(Work task)
Track down each line below containing the string "drive" and copy it.
========================================================================
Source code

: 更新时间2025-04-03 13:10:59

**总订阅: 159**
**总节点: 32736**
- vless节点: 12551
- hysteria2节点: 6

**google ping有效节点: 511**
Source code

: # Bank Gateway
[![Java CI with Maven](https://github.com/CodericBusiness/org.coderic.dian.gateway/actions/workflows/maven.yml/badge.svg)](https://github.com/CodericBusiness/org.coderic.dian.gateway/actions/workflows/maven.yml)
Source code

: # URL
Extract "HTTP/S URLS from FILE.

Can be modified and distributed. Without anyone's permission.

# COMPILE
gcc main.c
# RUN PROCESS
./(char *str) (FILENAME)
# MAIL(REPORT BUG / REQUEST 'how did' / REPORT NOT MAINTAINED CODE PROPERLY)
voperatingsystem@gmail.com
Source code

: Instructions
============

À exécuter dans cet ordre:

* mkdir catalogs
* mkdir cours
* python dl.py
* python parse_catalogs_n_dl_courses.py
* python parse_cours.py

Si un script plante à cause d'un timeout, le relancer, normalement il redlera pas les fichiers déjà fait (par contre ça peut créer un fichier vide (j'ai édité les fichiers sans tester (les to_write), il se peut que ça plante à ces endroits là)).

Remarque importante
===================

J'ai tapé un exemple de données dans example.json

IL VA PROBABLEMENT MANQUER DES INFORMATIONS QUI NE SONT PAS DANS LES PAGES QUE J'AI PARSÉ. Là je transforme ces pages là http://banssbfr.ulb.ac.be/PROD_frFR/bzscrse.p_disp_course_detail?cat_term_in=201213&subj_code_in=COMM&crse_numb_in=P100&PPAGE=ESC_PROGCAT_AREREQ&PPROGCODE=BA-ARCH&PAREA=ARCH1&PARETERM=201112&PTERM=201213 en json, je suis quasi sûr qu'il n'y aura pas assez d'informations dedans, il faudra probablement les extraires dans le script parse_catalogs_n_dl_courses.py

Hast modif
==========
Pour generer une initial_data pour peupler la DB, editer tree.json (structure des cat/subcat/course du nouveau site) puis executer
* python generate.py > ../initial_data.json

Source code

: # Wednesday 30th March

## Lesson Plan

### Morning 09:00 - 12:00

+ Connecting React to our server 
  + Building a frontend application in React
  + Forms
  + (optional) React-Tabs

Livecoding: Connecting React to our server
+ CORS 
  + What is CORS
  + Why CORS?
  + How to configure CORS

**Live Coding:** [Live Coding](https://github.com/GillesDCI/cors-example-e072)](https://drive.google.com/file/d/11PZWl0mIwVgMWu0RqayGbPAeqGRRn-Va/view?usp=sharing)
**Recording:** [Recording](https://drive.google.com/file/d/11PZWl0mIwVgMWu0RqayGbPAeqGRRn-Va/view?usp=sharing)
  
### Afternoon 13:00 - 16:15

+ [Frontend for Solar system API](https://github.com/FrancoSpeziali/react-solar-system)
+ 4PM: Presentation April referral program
========================================================================
(Solution to the exercise)
**Live Coding:** [Live Coding](https://github.com/GillesDCI/cors-example-e072)](https://drive.google.com/file/d/11PZWl0mIwVgMWu0RqayGbPAeqGRRn-Va/view?usp=sharing)
**Recording:** [Recording](https://drive.google.com/file/d/11PZWl0mIwVgMWu0RqayGbPAeqGRRn-Va/view?usp=sharing)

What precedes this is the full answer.